Mozambique rocked by the killings of 2 prominent opposition figures soon after disputed election
Mozambique rocked by the killings of 2 prominent opposition figures soon after disputed election
MAPUTO, Mozambique (AP) — Gunmen in two vehicles ambushed the lawyer for Mozambique’s leading opposition politician and a senior opposition official, shooting them dead in their SUV late at night on a main avenue in the capital, their party said Saturday. The brutal burst of violence rocked a country where tensions were already high amid a disputed election.
The killings came as the opposition party the two men were associated with prepared to challenge the results of this month’s presidential election that drew more allegations of vote rigging and clamping down on dissent against the governing party, which has been in power for nearly 50 years.
Elvino Dias, a lawyer and advisor to opposition presidential candidate Venancio Mondlane, was killed late Friday night when gunmen riddled his car with bullets in the port capital of Maputo, the PODEMOS opposition party said.
Paulo Guambe, the spokesperson for PODEMOS, was also in the car and was killed, the party said in a statement.
The killings are “further clear evidence of the lack of justice that we are all subjected to,” PODEMOS said.
Police said a woman who was in the car was injured and was being treated in a hospital. Police spokesperson Leonel Muchina said the victims had earlier been at a local bar and were followed from there. Muchina said the killings might be related to interactions the two men had with other patrons at the bar.
The shootings were widely viewed in Mozambique as being politically motivated, however.
PODEMOS is a relatively new opposition party that challenged the 49-year rule of the Front for the Liberation of Mozambique, or Frelimo, party in the Oct. 9 election.
Although Mondlane ran for president as an independent, he was supported by PODEMOS. Mondlane, PODEMOS and other opposition parties have accused Frelimo of electoral fraud and rigging the election.
Frelimo candidate Daniel Chapo holds a clear lead in the presidential race, with Mondlane second, according to preliminary results.
The final election results are due next week and Chapo is expected to be announced as the winner to succeed President Filipe Nyusi, who has served the maximum of two terms allowed under the constitution.
Dias was seen as a key figure in the legal preparations to challenge the results in the Constitutional Council, Mozambique’s supreme electoral court. Mondlane and PODEMOS had also called for a nationwide strike and protests on Monday.
Adriano Nuvunga, the director of the Centre for Democracy and Development, a Mozambican human rights NGO, wrote on social media that the killing of Dias was a “political assassination” amid rising tensions.
Dias posted on Facebook in April that he had been warned by a friend that he and Mondlane might be in danger because of their criticism of the ruling party. Dias said in the post that both had decided to continue their work because “it was the life option we chose; be on the side of truth and justice.”

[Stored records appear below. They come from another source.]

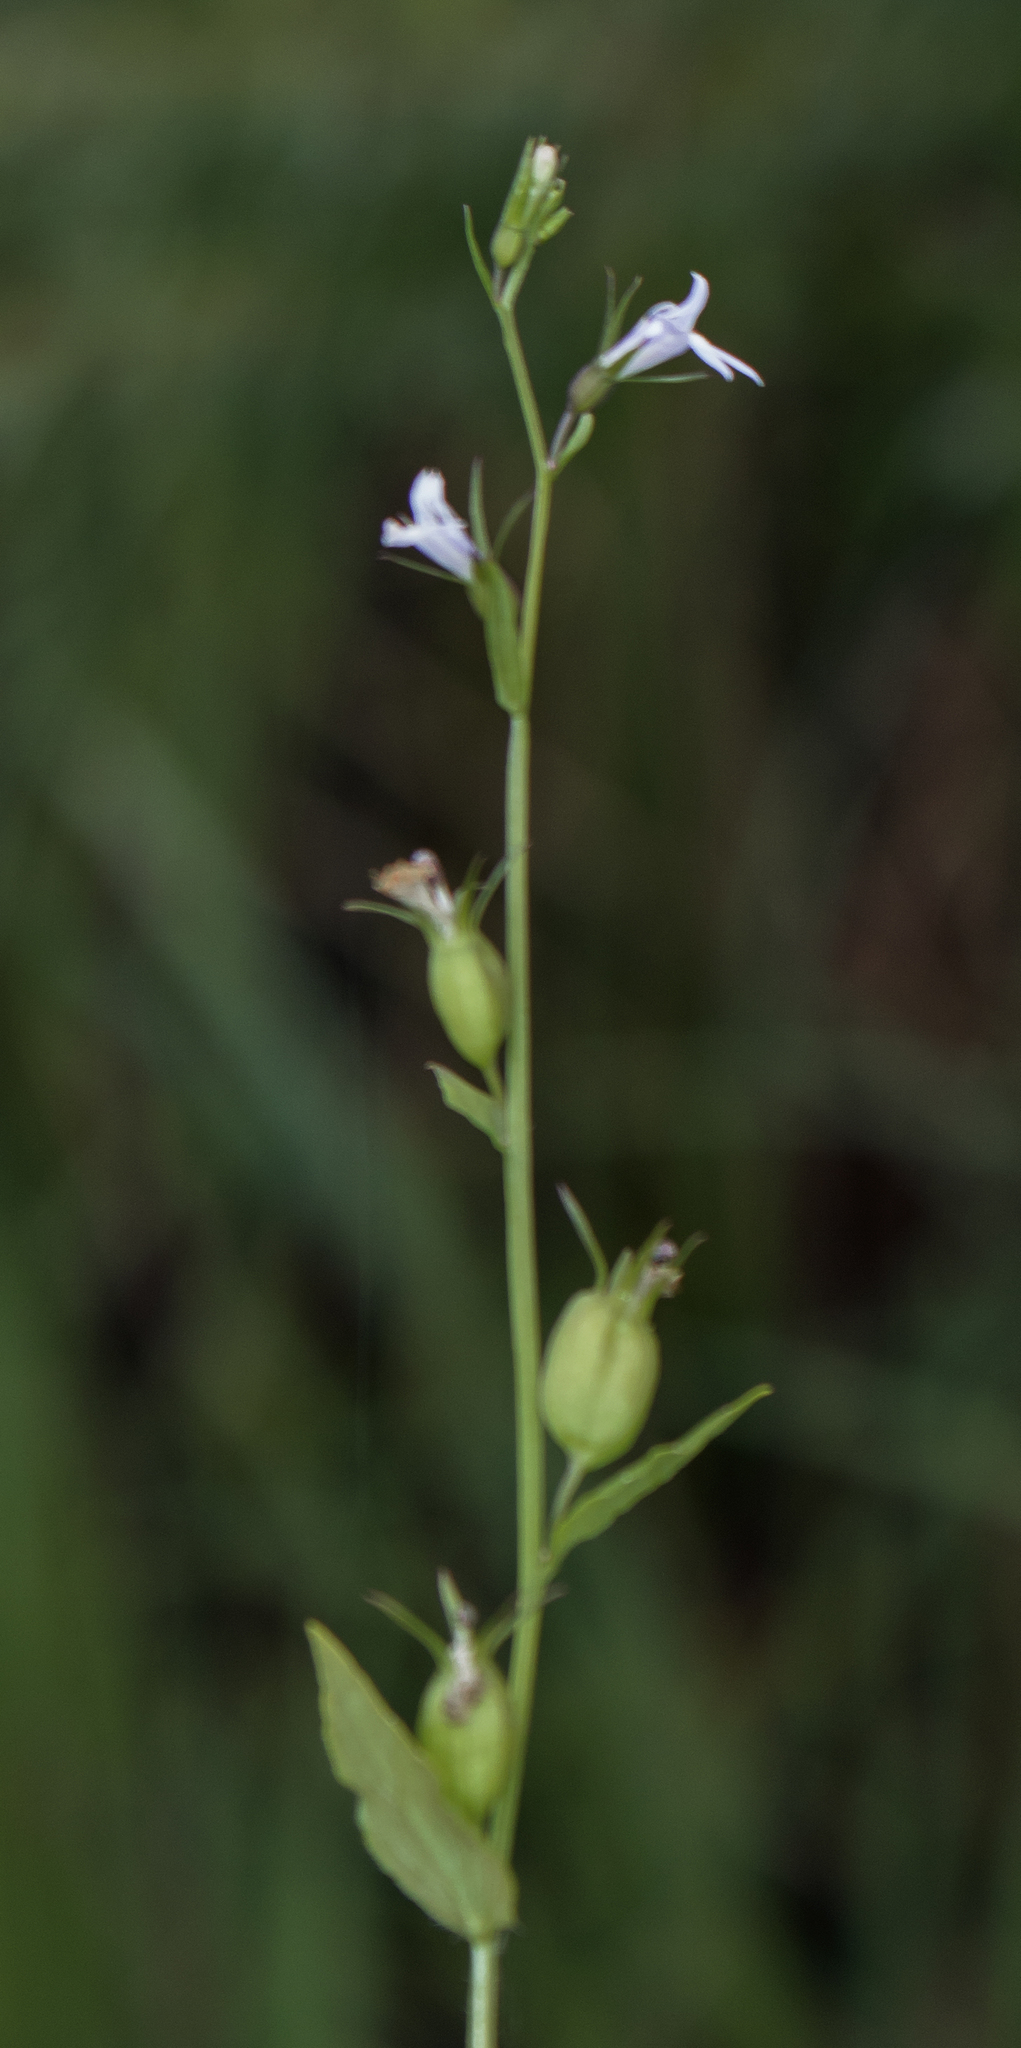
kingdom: Plantae
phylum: Tracheophyta
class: Magnoliopsida
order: Asterales
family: Campanulaceae
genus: Lobelia
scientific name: Lobelia inflata
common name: Indian tobacco
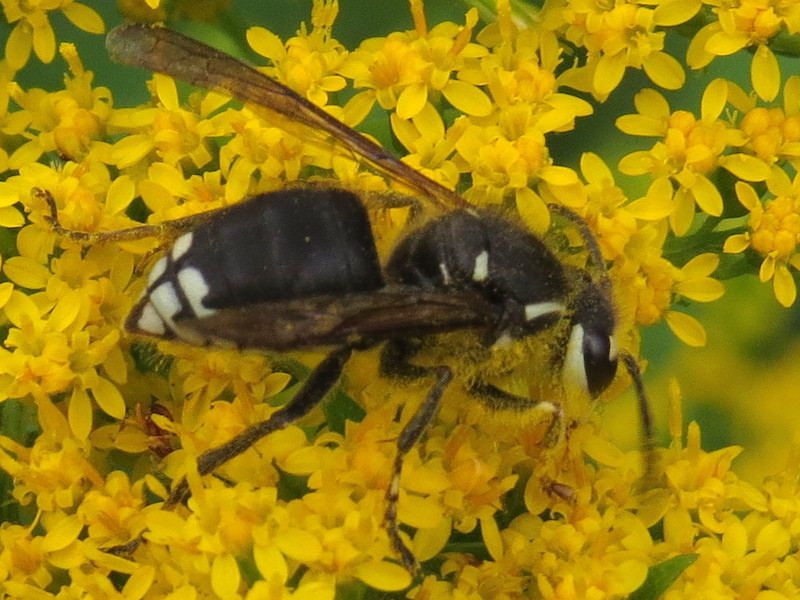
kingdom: Animalia
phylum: Arthropoda
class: Insecta
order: Hymenoptera
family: Vespidae
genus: Dolichovespula
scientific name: Dolichovespula maculata
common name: Bald-faced hornet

Frelimo, which has been in power in the southern African country since independence from Portugal in 1975, has often been accused of rigging elections, which it has consistently denied.
Rights groups accused Mozambican authorities of clamping down on dissent in the run-up to the election and have also accused the security forces of using deadly force to break up peaceful protests. Police broke up a post-election march by Mondlane supporters in the central city of Nampula earlier this week. There has been a large police presence on the streets of Maputo for days.
While Frelimo has regularly faced accusations of manipulating elections, harassing the opposition and arresting journalists, the assassination of political leaders would be new “and a major escalation of violence,” Marcelo Mosse, editor of the independent online newspaper Carta de Moçambique, wrote in a Saturday morning column.
The shooting happened just before midnight on Joaquim Chissano Avenue near the Russian Embassy, according to a local resident, who said he heard the gunshots. The resident, who asked not to be identified, said he heard a steady sequence of around five shots, followed a few seconds later by another round of five shots.
Videos published on social media showed a dark gray BMW SUV in the middle of the road with numerous bullet holes in the bodywork. People were gathered around the car soon after the shooting, and some of the videos showed what appeared to be the bodies of two men, one with blood on his chest, in the front seats. The other body was slumped over.
The Mozambican Bar Association condemned the “barbaric murder” of Dias, who had been a member. The organization said the killing was “an attack on the legal profession, its independence, the rule of law and democracy,” and called for a protest march to be held in all provinces.
Frelimo established a one-party state following independence and then fought a bloody, 15-year civil war against the rebel group Renamo. They signed a peace deal in 1992 and Renamo became the main opposition party following Mozambique’s first democratic elections in 1994, but the peace between them has been fragile.
Mondlane was previously a member of the Renamo party but left to run for president as an independent, becoming the leading opposition candidate and a new challenge to Frelimo.